© 145/Emmanuel Aguirre/Ocean/Corbis
May 12, 2015

Tired of its reputation for producing disrespectful tourists, China is taking a stand against Chinese travelers behaving badly, instituting a rule that comes with serious (if vague) consequences. Though the rule has been around since 2013, it has only recently been put to the test.

The rule—which was defined in a booklet titled “Guidebook for Civilized Tourism”—allows authorities to blacklist a traveler for “unruly, disrespectful, or illegal behaviors,” and gives them the go-ahead to notify police, customs, border security, transportation agencies, credit agencies, and just about anyone else who could make your vacation an absolute nightmare.

Earlier this month, four people were officially blacklisted, two of which were placed on a return flight to Bangkok after making trouble (read: pouring hot instant noodles on and fighting with an attendant—seriously) on an AirAsia plane.

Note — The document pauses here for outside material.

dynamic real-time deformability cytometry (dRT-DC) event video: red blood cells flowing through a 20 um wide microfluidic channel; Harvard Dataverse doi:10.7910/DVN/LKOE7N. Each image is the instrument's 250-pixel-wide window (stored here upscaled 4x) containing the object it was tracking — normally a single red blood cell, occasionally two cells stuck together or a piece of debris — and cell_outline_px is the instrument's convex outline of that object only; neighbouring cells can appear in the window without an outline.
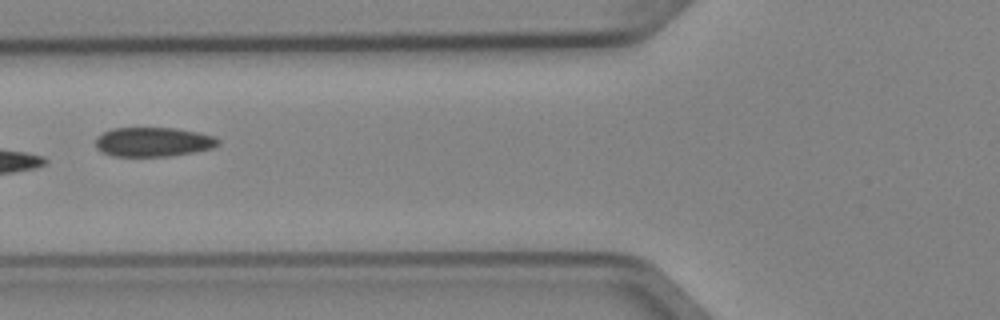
{"species": "Egyptian fruit bat (a non-hibernating species)", "species_latin": "Rousettus aegyptiacus", "temperature_condition": "cold", "stored_images_in_passage": 6, "camera_frame_rate_fps": 3000, "um_per_image_px": 0.085, "animal": {"sex": "female"}, "frame": {"image": 1, "passage_image": 5, "time_ms": 1.333, "image_size_px": [1000, 320], "cell_outline_px": [[220, 144], [212, 148], [196, 152], [168, 156], [112, 156], [96, 148], [96, 136], [112, 128], [176, 128], [216, 136], [220, 140]], "centroid_in_image_um": [13.05, 12.06], "position_along_channel_um": 112.8, "area_um2": 21.04}}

Both are on China’s “terrible travelers” list until 2017. The third blacklisted tourist pried open emergency doors while their flight was taxiing, resulting in a 15-day detainment and a two-year blacklisting. The fourth was caught climbing on historical statues for a photo opp—a crime that got him 10 years on the list.

Of course, misbehaving tourists are everywhere—just ask the men who recently broke an 18th-century Italian sculpture taking a selfie.